THE REQUEST | Please continue the passage below on US efforts to deter Iran, picking up right after its final sentence.
— Begin DOCUMENT TEXT —
A recent analysis by the Washington Institute concluded that United States’ efforts to deter Iran by projecting overwhelming military force had produced mixed results. “Experience shows that it is not so much the size or capability of forward-deployed forces that deters, but rather, the credibility of US deterrent threats,” said analysts Michael Eisenstadt and Henry Mihm.
In a nod to a more nuanced approach, they suggested that the US may have greater success in shaping Iranian behaviour if it deployed a smaller force and bolstered its non-military deterrence.
“Responding more consistently to challenges would demonstrate US commitment and resolve, while acting more unpredictably would complicate Iran’s efforts to manage risk and might cause it to act with more caution,” they said.
Friends Versus Enemies
By implication, the Quincy report tackles the US’ frequent identification of one or more regimes, most notably Iran, as the enemy rather than a threat to regional security. “We remain a ‘friends versus enemies’ society, which is perhaps the most important reason that we have never done balance of power well,” said former State Department official and ex-US ambassador to NATO Robert E. Hunter.
— End DOCUMENT TEXT —
— Begin DATA SHOWN —
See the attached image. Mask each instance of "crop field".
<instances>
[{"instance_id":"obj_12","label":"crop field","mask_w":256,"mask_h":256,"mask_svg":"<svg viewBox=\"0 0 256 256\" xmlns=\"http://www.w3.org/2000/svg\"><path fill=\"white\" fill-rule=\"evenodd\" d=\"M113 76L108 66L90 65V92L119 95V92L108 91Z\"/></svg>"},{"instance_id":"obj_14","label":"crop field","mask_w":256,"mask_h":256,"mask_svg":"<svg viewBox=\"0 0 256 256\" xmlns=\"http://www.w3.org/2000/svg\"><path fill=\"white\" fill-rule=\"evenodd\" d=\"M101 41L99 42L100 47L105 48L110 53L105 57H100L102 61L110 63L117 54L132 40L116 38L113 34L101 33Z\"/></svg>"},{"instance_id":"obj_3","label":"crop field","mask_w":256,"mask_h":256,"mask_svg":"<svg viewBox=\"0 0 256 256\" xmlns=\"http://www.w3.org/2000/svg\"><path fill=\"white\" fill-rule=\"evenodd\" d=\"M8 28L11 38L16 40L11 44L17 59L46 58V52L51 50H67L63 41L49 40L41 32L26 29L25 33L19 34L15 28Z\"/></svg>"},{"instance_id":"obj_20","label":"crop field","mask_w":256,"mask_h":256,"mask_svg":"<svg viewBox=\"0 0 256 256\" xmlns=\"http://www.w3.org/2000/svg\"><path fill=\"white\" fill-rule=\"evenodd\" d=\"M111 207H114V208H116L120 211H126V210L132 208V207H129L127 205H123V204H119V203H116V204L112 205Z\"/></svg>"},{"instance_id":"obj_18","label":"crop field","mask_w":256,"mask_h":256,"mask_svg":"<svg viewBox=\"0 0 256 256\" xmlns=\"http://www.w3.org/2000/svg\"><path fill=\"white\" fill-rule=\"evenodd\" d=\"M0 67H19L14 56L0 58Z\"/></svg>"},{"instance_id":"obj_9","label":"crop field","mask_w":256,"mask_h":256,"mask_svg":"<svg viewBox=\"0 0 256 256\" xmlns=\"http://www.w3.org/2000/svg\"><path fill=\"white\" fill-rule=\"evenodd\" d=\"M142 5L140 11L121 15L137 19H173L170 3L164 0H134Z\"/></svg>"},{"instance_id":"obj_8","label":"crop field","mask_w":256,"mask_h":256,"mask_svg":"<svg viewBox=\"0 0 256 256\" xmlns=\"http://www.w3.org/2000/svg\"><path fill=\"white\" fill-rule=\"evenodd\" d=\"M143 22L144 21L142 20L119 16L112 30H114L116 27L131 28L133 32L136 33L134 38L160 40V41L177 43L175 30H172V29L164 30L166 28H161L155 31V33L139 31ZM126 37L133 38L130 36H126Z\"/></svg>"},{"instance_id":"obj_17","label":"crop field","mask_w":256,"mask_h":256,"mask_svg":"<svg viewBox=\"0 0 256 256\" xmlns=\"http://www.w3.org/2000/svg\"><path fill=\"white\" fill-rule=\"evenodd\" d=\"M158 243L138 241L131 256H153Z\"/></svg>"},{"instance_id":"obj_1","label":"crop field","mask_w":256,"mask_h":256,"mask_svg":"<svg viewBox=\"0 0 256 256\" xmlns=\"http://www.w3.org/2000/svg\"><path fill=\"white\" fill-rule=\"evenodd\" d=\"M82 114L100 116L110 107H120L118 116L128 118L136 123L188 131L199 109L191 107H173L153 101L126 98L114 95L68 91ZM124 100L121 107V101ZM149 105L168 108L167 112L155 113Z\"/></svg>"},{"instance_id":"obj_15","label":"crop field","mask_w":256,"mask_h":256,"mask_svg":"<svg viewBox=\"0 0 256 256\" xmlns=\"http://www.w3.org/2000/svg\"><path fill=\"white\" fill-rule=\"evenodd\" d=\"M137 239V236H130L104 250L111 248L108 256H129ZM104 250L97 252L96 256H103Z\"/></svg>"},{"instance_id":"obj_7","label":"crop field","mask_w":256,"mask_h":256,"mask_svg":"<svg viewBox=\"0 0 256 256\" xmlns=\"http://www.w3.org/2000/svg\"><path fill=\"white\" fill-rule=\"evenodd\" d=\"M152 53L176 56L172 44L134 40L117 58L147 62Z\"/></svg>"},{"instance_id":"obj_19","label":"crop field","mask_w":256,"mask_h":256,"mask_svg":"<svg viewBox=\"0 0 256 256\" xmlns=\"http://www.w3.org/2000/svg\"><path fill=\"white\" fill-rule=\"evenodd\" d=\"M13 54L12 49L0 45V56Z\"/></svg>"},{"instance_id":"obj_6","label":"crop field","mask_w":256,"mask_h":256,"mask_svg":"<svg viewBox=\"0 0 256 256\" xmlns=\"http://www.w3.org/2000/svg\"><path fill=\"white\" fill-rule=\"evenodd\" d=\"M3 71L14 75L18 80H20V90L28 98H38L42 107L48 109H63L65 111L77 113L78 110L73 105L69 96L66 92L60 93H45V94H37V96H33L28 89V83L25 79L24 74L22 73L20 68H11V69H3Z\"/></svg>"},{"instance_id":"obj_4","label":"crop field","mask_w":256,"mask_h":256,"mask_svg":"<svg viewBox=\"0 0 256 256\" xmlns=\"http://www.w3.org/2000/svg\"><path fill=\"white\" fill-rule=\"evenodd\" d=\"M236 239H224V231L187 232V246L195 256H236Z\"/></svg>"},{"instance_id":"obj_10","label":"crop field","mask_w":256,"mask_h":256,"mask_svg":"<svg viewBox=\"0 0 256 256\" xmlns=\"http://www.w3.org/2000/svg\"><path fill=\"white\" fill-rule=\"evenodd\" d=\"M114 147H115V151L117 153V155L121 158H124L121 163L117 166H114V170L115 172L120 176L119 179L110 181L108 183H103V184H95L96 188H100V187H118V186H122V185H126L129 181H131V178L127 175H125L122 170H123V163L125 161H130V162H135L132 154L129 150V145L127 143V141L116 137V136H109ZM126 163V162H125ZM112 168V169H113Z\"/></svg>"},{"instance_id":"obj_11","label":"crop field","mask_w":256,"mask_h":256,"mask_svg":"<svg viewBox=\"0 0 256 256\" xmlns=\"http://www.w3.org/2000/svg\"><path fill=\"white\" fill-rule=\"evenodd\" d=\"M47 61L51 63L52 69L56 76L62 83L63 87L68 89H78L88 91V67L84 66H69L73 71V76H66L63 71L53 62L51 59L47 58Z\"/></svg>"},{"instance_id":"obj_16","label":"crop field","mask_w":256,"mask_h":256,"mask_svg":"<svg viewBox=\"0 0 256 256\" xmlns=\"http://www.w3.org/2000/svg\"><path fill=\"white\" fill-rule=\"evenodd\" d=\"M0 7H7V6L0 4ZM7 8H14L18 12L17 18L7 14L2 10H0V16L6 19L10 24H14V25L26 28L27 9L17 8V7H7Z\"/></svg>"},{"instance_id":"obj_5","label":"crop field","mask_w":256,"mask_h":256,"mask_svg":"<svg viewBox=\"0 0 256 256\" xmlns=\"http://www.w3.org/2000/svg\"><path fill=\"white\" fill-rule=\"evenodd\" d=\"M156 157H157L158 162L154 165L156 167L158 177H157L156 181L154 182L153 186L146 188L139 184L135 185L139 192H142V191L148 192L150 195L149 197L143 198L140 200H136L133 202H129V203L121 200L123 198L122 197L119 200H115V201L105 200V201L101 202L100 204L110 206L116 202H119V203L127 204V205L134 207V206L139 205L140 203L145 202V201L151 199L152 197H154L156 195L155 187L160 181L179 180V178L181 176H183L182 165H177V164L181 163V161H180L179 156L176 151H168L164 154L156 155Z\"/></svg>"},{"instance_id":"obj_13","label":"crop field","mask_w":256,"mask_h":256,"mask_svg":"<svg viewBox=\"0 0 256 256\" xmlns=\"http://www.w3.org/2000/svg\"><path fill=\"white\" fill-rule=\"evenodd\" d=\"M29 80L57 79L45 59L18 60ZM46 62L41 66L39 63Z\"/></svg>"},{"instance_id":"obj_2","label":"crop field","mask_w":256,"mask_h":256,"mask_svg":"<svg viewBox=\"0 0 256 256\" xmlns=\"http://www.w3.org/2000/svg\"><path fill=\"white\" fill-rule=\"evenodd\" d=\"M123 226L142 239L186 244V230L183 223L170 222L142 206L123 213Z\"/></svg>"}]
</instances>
— End DATA SHOWN —
EXPECTED OUTPUT |
Viewed through the friends versus enemy lens, Iran is the latter and Israel America’s closest friend. “The US establishment—has been brought up to regard Israel as virtually a part of the United States, or at least very closely identified with it in terms of culture, society, and values. It’s a bit like the way the British used to see Australia, or the Russians saw Serbia. The result has been that the enemies and critics of Israel are seen automatically as enemies of the United States,” said Anatol Lieven, a Quincy Institute scholar who focuses on Russia, Europe, and South Asia.
Unwittingly, Mr. Biden may initiate a revision of perceptions of Israel by withdrawing from Afghanistan. The withdrawal leaves Israel as the last Western country occupying foreign lands. “Suddenly, in one fell swoop, Biden is stating that an occupation can only have concrete, security-related aims and when they’re achieved, it needs to end… In the process, he has also pulled the rug out from under the justifications that Israel has created over many years for continuing to maintain the occupation… today, Biden is talking about the Afghans. Tomorrow, he’ll be saying the same things about the Palestinians” said Israeli journalist and analyst Zvi Bar’el.
Prof Lieven draws three lessons from the last two decades of US policy that were shaped by the 9/11 attacks and reinforced Washington’s inclination to think of friends and enemies in black and white terms. “The first is not to become so obsessed with the enemy of the particular moment that this drowns out other important interests. Second, the United States should be careful not to allow a belief in the absolute evil of the enemy to justify its own evil actions and support for evil regimes. Third, it is absolutely essential not to lump a range of very different countries and forces in the world into one allegedly homogenous enemy camp,” he said. He identified the 2003 invasion of Iraq, even though it had nothing to do with 9/11, as an example of the pitfalls of US inclinations.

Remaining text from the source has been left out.